Ms. Canedy began the announcement Monday afternoon by comparing journalists to emergency responders and health care workers who were “running toward the fire.”
“Despite relentless assaults on objective truth, coordinated efforts to undermine our nation’s free press and persistent economic headwinds, journalists continue to pursue and deliver essential facts and truths to keep us safe and to protect our democracy,” she said.
Two executives at outlets that won Pulitzers — Stephen Engelberg, ProPublica’s editor in chief, and David Remnick, editor of The New Yorker — served on the Pulitzer Prize Board. Nicole Carroll, the editor in chief of USA Today, a Gannett paper, is also on the board.
The Courier-Journal in Louisville, Ky., which is owned by Gannett, the largest newspaper chain in the country, won the breaking news prize for its coverage of former Governor Matt Bevin’s pardons of hundreds of people, including for a man convicted of homicide whose brother had raised thousands of dollars for Mr. Bevin’s unsuccessful re-election campaign.
The family-owned Seattle Times won the national reporting prize for its coverage of Boeing. Its series found that the Federal Aviation Administration had cooperated with Boeing’s own inspectors in approving the fatally flawed flight control system of the 737 Max.

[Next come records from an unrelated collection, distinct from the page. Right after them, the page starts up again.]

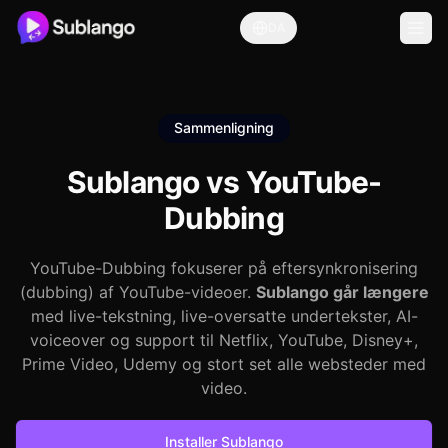
DA
Sammenligning
Sublango vs
YouTube-
Dubbing
YouTube-Dubbing fokuserer på eftersynkronisering
(dubbing) af YouTube-videoer.
Sublango går længere
med live-tekstning, live-oversatte undertekster, AI-
voiceover og support til Netflix, YouTube, Disney+,
Prime Video, Udemy og stort set alle websteder med
video.
Installer Sublango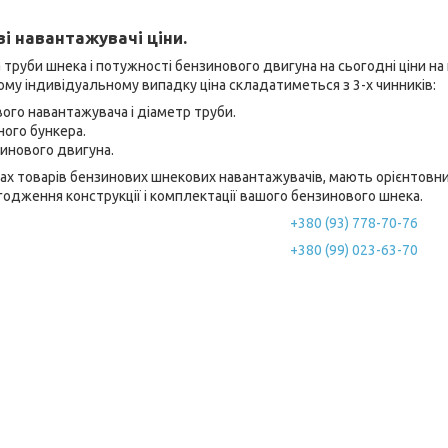
і навантажувачі ціни.
 труби шнека і потужності бензинового двигуна на сьогодні ціни н
ному індивідуальному випадку ціна складатиметься з 3-х чинників:
го навантажувача і діаметр труби.
ого бункера.
инового двигуна.
артах товарів бензинових шнекових навантажувачів, мають орієнтов
одження конструкції і комплектації вашого бензинового шнека.
+380 (93) 778-70-76
+380 (99) 023-63-70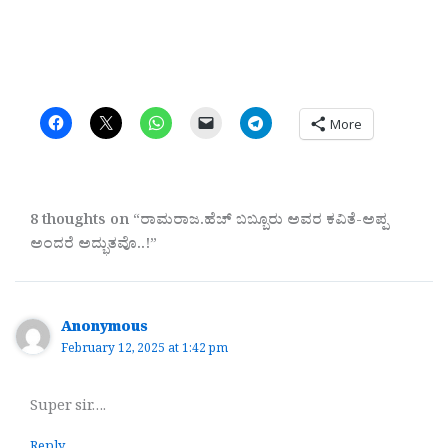
More
8 thoughts on “ರಾಮರಾಜ.ಹೆಚ್ ಬಬ್ಬೂರು ಅವರ ಕವಿತೆ-ಅಪ್ಪ
ಅಂದರೆ ಅದ್ಭುತವೊ..!”
Anonymous
February 12, 2025 at 1:42 pm
Super sir….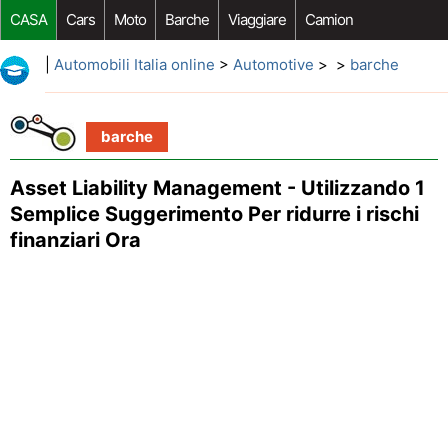
CASA
Cars
Moto
Barche
Viaggiare
Camion
Riparazione Auto
Acquisto Auto
Car Opzioni Aftermarket
|
Automobili Italia online
>
Automotive
> >
barche
barche
Asset Liability Management - Utilizzando 1
Semplice Suggerimento Per ridurre i rischi
finanziari Ora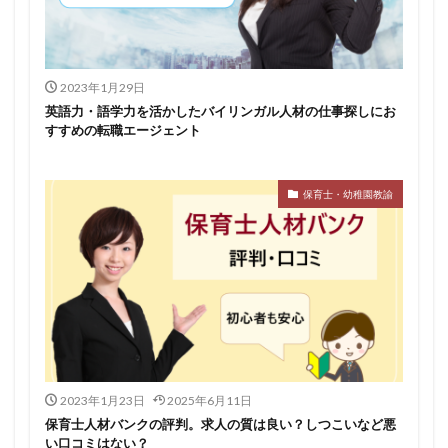
2023年1月29日
英語力・語学力を活かしたバイリンガル人材の仕事探しにお
すすめの転職エージェント
保育士・幼稚園教諭
2023年1月23日
2025年6月11日
保育士人材バンクの評判。求人の質は良い？しつこいなど悪
い口コミはない？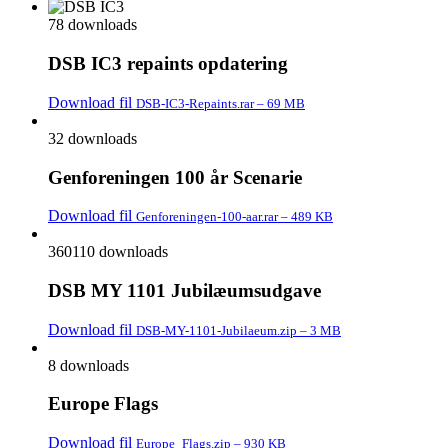
78 downloads
DSB IC3 repaints opdatering
Download fil
DSB-IC3-Repaints.rar – 69 MB
32 downloads
Genforeningen 100 år Scenarie
Download fil
Genforeningen-100-aar.rar – 489 KB
360110 downloads
DSB MY 1101 Jubilæumsudgave
Download fil
DSB-MY-1101-Jubilaeum.zip – 3 MB
8 downloads
Europe Flags
Download fil
Europe_Flags.zip – 930 KB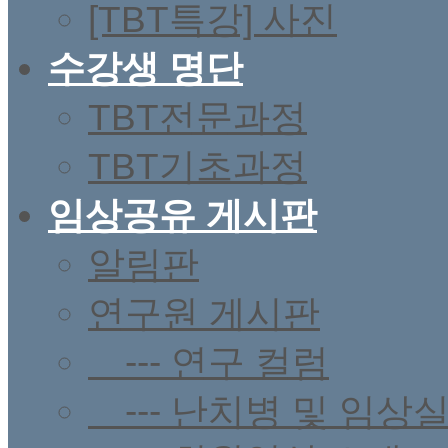
[TBT특강] 사진
수강생 명단
TBT전문과정
TBT기초과정
임상공유 게시판
알림판
연구원 게시판
--- 연구 컬럼
--- 난치병 및 임상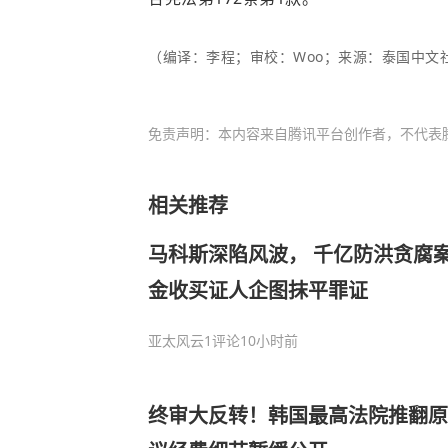
（编译：李程；审校：Woo；来源：泰国中文社th
免责声明：本内容来自腾讯平台创作者，不代表
相关推荐
马科斯深陷风波， 千亿防洪贪腐
金收买证人企图抹平罪证
亚太风云
1评论
10小时前
终审大反转！韩国最高法院推翻原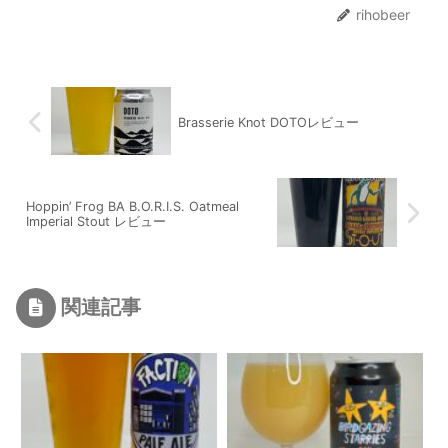
rihobeer
Brasserie Knot DOTOレビュー
Hoppin’ Frog BA B.O.R.I.S. Oatmeal
Imperial Stout レビュー
関連記事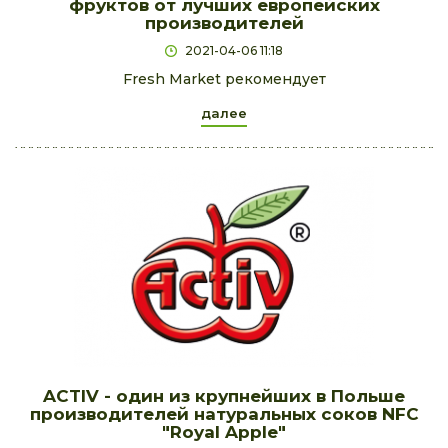
фруктов от лучших европейских
производителей
2021-04-06 11:18
Fresh Market рекомендует
далее
ACTIV - один из крупнейших в Польше
производителей натуральных соков NFC
"Royal Apple"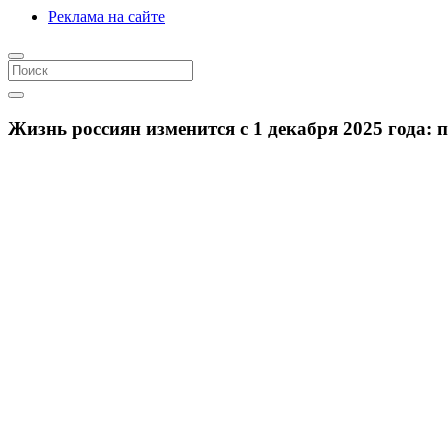
Реклама на сайте
Жизнь россиян изменится с 1 декабря 2025 года: 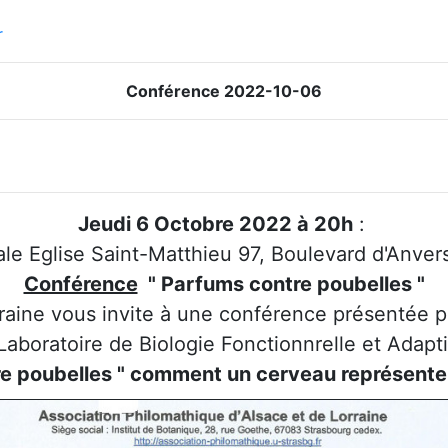
r
Conférence 2022-10-06
Jeudi 6 Octobre 2022 à 20h
:
iale Eglise Saint-Matthieu 97, Boulevard d'Anver
Conférence
" Parfums contre poubelles "
rraine vous invite à une conférence présentée p
boratoire de Biologie Fonctionnrelle et Adaptiv
e poubelles " comment un cerveau représente-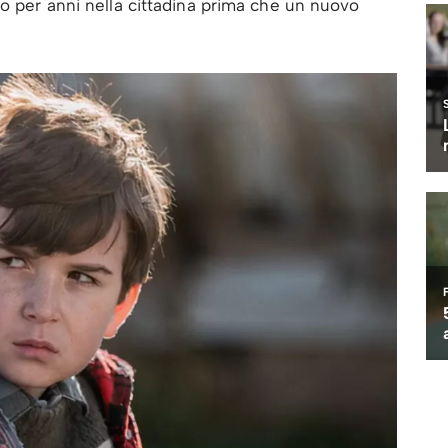
lo per anni nella cittadina prima che un nuovo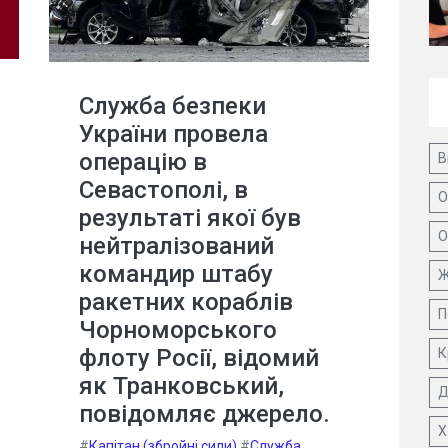
Служба безпеки
України провела
операцію в
В
Севастополі, в
О
результаті якої був
О
нейтралізований
командир штабу
Ж
ракетних кораблів
П
Чорноморського
флоту Росії, відомий
К
як Транковський,
Д
повідомляє джерело.
Х
#
Капітан (збройні сили)
#
Служба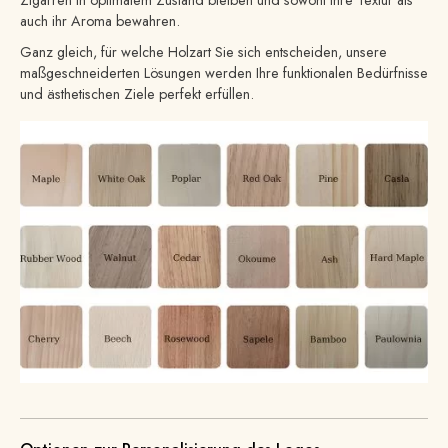
auch ihr Aroma bewahren.
Ganz gleich, für welche Holzart Sie sich entscheiden, unsere
maßgeschneiderten Lösungen werden Ihre funktionalen Bedürfnisse
und ästhetischen Ziele perfekt erfüllen.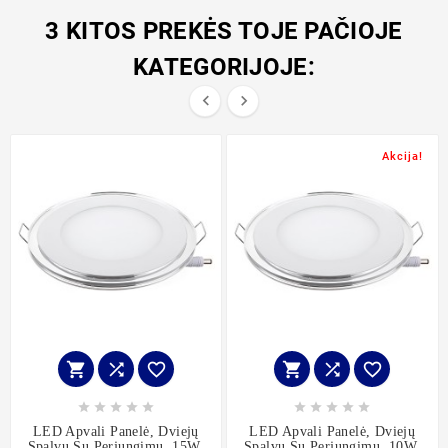
3 KITOS PREKĖS TOJE PAČIOJE
KATEGORIJOJE:


Akcija!
















LED Apvali Panelė, Dviejų
LED Apvali Panelė, Dviejų
Spalvų Su Perjungimu, 15W,
Spalvų Su Perjungimu, 10W,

One of the four reporters on the series, Mike Baker, is now the Seattle bureau chief of The New York Times.
A second national reporting prize went to three reporters at ProPublica for articles on the U.S. Navy’s Seventh Fleet and fatal accidents involving the Navy and the Marines.
The New Yorker won two awards, for feature writing and editorial cartooning — the latter for Barry Blitt, whose caricatures of President Trump and other political figures frequently appear on the cover. The feature prize went to Ben Taub for a story about a Guantánamo Bay inmate accused of aiding Al Qaeda, who was tortured even as he maintained his innocence.
The author Colson Whitehead won in the fiction category for his novel “The Nickel Boys” — Mr. Whitehead’s second Pulitzer. The musical theater writer Michael R. Jackson won the Pulitzer for drama for his musical “A Strange Loop.” W. Caleb McDaniel took the award in history for his book “Sweet Taste of Liberty: A True Story of Slavery and Restitution in America,” and Benjamin Moser won in biography for “Sontag: Her Life and Work,” his study of the writer and public intellectual Susan Sontag.
The Washington Post won for explanatory reporting for a series that used interactive maps and visual journalism to illuminate the dangers of global warming.
The prize for breaking new photography went to Reuters staff, who captured vivid images of Hong Kongers protesting against the Chinese government. Three Associated Press photojournalists won in the feature photography category for pictures of Kashmir following an Indian crackdown on the disputed territory. The Los Angeles Times art critic Christopher Knight won in the criticism category for his columns arguing against a proposal to overhaul the Los Angeles County Museum of Art.
The Baltimore Sun won the local reporting prize for its coverage of former Mayor Catherine Pugh. Revelations that Ms. Pugh earned $800,000 from hospitals’ and insurers’ bulk purchases of her self-published children’s book helped lead to her resignation. Ms. Pugh also pleaded guilty to federal charges.
The editorial writing prize went to Jeffery Gerritt of The Herald-Press of Palestine, Tex., a town 100 miles southeast of Dallas, for a series on the deaths of prisoners awaiting trial. On Friday, The Herald-Press publisher announced that the newspaper would reduce its print edition to three days a week in response to the economic downturn prompted by the coronavirus.
A special citation went to Ida B. Wells, the pioneering investigative reporter who was born into slavery and exposed the horrors of lynching in the United States through her work.